From newshub.ccs.yorku.ca!ists!helios.physics.utoronto.ca!news-server.csri.toronto.edu!psych.toronto.edu!michael Mon Dec 16 11:00:59 EST 1991
Article 2025 of comp.ai.philosophy:
Newsgroups: comp.ai.philosophy
Path: newshub.ccs.yorku.ca!ists!helios.physics.utoronto.ca!news-server.csri.toronto.edu!psych.toronto.edu!michael
>From: michael@psych.toronto.edu (Michael Gemar)
Subject: Re: Searle, again
Message-ID: <1991Dec10.214912.19256@psych.toronto.edu>
Organization: Department of Psychology, University of Toronto
References: <2151@ucl-cs.uucp> <1991Dec9.214656.4803@unixg.ubc.ca>
Date: Tue, 10 Dec 1991 21:49:12 GMT

In article <1991Dec9.214656.4803@unixg.ubc.ca> mcke@unixg.ubc.ca (William McKellin) writes:

[WRT to the Chinese Room...]

>     How is the attribution process towards birds and machines
>different from each individual's attribution of understanding,
>interpretation, intelligence and personhood to other humans?  
>     Searle plays on our culture's commonsense, notions and
>frameworks of belief surrounding "agency", "animate" and
>"inanimate" , "understanding" and "interpretation".

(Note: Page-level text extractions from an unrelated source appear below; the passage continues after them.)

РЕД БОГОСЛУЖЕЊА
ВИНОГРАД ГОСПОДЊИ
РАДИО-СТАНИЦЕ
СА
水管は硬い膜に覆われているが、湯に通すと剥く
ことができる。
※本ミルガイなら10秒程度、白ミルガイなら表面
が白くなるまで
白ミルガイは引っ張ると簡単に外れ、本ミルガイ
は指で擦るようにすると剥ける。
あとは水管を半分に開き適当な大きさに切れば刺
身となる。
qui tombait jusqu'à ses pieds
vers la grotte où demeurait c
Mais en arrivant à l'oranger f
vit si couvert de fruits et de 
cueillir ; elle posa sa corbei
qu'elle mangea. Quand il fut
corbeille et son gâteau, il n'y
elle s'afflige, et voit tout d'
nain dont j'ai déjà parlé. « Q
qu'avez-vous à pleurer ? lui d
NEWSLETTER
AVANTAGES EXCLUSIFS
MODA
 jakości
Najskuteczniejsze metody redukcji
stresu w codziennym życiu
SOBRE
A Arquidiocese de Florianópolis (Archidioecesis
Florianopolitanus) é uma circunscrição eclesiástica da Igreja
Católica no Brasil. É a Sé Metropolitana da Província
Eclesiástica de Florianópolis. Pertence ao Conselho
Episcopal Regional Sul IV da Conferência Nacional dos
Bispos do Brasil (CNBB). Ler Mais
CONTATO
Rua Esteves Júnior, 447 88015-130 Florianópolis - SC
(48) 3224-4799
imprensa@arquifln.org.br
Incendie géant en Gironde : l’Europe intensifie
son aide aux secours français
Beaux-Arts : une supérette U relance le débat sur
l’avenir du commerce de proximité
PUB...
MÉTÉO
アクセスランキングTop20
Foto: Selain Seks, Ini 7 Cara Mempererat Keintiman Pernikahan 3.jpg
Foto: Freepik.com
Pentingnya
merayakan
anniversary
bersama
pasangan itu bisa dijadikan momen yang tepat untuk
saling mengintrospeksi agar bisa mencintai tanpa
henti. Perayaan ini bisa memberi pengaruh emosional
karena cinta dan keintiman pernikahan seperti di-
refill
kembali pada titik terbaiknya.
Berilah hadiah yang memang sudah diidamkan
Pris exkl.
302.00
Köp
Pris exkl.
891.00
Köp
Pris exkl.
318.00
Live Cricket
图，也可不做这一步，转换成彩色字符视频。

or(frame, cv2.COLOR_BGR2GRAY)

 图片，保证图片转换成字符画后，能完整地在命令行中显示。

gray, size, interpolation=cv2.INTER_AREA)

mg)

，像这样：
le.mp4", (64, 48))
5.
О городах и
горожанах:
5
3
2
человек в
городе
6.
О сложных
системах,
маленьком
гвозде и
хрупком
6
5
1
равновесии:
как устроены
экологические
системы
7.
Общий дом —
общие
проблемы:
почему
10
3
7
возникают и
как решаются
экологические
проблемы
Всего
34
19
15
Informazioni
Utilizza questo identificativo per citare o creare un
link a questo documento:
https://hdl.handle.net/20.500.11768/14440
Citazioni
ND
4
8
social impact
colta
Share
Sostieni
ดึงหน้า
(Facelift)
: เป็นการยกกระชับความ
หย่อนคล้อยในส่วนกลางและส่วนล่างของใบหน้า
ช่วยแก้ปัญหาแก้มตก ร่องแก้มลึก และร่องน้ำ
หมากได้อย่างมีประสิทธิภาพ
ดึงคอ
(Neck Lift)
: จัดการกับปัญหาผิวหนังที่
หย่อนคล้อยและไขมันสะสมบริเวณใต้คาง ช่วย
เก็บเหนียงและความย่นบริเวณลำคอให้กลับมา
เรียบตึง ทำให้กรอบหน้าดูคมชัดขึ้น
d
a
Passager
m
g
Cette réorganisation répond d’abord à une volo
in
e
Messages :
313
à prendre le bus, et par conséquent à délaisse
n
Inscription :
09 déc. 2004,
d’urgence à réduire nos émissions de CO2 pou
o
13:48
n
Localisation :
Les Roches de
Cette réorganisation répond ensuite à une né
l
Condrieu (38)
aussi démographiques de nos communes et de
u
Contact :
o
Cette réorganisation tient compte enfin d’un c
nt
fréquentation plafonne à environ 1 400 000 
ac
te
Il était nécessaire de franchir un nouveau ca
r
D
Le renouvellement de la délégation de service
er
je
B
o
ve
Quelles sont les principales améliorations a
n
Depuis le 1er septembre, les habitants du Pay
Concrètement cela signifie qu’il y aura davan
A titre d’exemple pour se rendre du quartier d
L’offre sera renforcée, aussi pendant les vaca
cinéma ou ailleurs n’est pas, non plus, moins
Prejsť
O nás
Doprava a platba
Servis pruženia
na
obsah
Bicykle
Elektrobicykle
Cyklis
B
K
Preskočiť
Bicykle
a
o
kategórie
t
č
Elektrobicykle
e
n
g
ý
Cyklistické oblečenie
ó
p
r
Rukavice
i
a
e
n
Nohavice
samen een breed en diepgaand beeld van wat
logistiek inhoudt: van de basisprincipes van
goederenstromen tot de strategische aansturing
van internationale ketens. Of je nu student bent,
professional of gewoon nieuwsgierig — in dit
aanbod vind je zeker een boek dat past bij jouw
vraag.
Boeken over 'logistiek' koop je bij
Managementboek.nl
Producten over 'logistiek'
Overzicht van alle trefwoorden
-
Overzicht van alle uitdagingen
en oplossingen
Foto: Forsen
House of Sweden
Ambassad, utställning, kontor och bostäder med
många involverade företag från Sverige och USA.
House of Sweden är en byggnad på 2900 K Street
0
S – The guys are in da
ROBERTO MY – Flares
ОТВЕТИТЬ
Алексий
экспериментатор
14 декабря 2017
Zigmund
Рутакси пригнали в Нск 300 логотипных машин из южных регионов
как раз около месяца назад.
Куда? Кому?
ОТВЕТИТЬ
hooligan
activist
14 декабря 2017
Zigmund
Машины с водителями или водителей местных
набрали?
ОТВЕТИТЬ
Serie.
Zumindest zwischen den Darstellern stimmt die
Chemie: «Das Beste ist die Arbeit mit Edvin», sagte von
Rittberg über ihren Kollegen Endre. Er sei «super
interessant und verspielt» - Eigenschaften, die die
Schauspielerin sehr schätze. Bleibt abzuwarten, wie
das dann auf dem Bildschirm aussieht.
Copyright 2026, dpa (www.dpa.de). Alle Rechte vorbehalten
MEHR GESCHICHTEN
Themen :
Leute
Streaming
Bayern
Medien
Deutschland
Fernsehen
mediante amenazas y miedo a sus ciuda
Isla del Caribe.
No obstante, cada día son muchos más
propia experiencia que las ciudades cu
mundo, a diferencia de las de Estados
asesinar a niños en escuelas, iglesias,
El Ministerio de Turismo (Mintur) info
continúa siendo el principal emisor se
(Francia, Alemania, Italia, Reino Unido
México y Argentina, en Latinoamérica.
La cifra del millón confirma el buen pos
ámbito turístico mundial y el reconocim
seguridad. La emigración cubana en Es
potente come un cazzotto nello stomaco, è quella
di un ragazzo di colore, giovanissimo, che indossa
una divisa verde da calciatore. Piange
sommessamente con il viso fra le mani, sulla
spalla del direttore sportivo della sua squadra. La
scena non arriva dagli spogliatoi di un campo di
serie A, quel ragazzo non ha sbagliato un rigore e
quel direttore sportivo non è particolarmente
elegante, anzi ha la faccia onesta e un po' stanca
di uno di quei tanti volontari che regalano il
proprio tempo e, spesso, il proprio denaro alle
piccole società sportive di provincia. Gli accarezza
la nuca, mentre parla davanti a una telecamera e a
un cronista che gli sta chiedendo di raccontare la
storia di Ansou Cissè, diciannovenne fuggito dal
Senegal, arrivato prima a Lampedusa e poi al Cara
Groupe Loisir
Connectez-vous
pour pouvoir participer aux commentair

You misunderstand the point Searle is making in the Chinese Room.  Searle is
quite willing to grant that we attribute intelligence and understanding to
*others* on the basis of behaviour.  But Searle explicitly states that he is
not interested in the "Other Minds" problem.  The Chines Room demonstrates that
syntactic manipulation is not sufficient to produce understanding *in YOU*.
We may indeed always attribute subjective states on the basis of behaviour.
But only someone who is anaesthetized, in the grip of behaviourism, or dishonest
would deny that such states exist.

The question is not how do we *attribute* understanding in *others*, but
how is it produced *in us*.  Searle's point is that, even though we may
produce behaviour that is *interpretable* as intelligent, it doesn't
necessarily follow that we possess understanding.